PROBLEM 1 |
Using the logistic regression thread below, answer each question briefly.
(a) In which publication did Smart et al. (2004) make their suggestions?
(b) According to the thread, which two histograms does the suggested figure combine?
(c) On what date did Frank E Harrell Jr write the message that Jari Oksanen replies to?
PROBLEM 2 | Continue the mailing-list thread about graphing logistic regression results from the point where it stops below.

PAGE TEXT |
[R] Graphical presentation of logistic regression

Thu Sep 15 15:05:01 CEST 2005

Jari Oksanen wrote:
> On Wed, 2005-09-14 at 06:29 -0500, Frank E Harrell Jr wrote:
> 
>>Beale, Colin wrote:
>>
>>>Hi,
>>>
>>>I wonder if anyone has written any code to implement the suggestions of
>>>Smart et al (2004) in the Bulletin of the Ecological Society of America
>>>for a new way of graphically presenting the results of logistic
>>>regression (see
>>>www.esapubs.org/bulletin/backissues/085-3/bulletinjuly2004_2column.htm#t
>>>ools1 for the full text)? I couldn't find anything relating to this sort
>>>of graphical representation of logistic models in the archives, but
>>>maybe someone has solved it already? In short, Smart et al suggest that
>>>a logistic regression be presented as a combination of the two
>>>histograms for successes and failures (with one presented upside down at
>>>the top of the figure, the other the right way up at the bottom)

LISTED ENTRIES |
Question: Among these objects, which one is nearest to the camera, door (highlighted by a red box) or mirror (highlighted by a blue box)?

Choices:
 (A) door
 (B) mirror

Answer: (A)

--

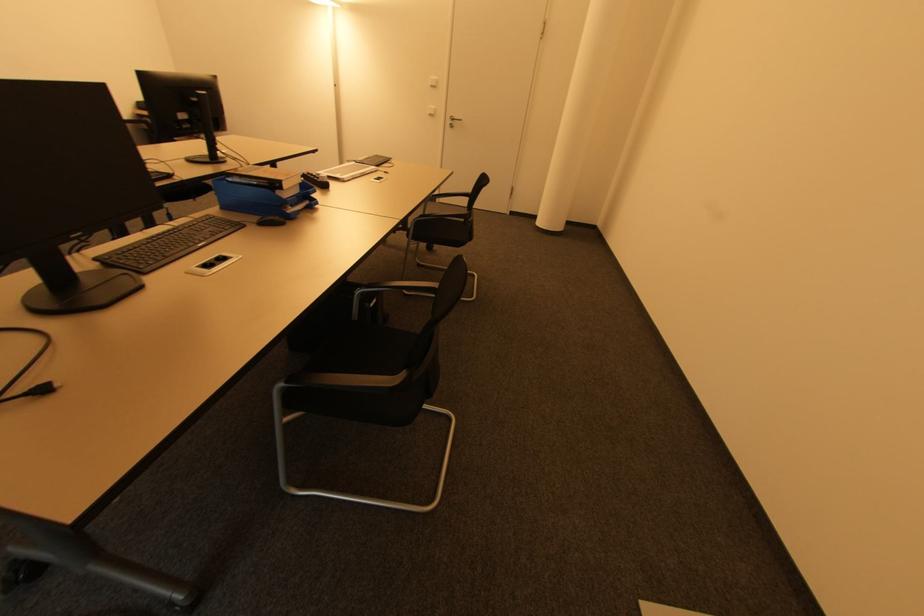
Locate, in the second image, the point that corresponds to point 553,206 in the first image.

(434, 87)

ANSWER BOX 1 |
(a) The Bulletin of the Ecological Society of America.
(b) The histograms for successes and for failures.
(c) Wednesday, September 14, 2005.

ANSWER BOX 2 |
>>>overlaid by the probability function (ie logistic curve). It's somewhat
>>>hard to describe, but is nicely illustrated in the full text version
>>>above. I think it is a sensible way of presenting these results and am
>>>keen to do so - at the moment I can only do this by generating the two
>>>histograms and the logistic curve separately (using hist() and lines()),
>>>then copying and pasting the graphs out of R and inverting one in a
>>>graphics package, before overlying the others. I'm sure this could be
>>>done within R and would be a handy plotting function to develop. Has
>>>anyone done so, or can anyone give me any pointers to doing this? I
>>>really nead to know how to invert a histogram and how to overlay this
>>>with another histogram "the right way up".
>>>
>>>Any thoughts would be welcome.
>>>
>>>Thanks in advance,
>>>Colin
>>
>> From what you describe, that is a poor way to represent the model 
>>except for judging discrimination ability (if the model is calibrated 
>>well).  Effect plots, odds ratio charts, and nomograms are better.  See 
>>the Design package for details.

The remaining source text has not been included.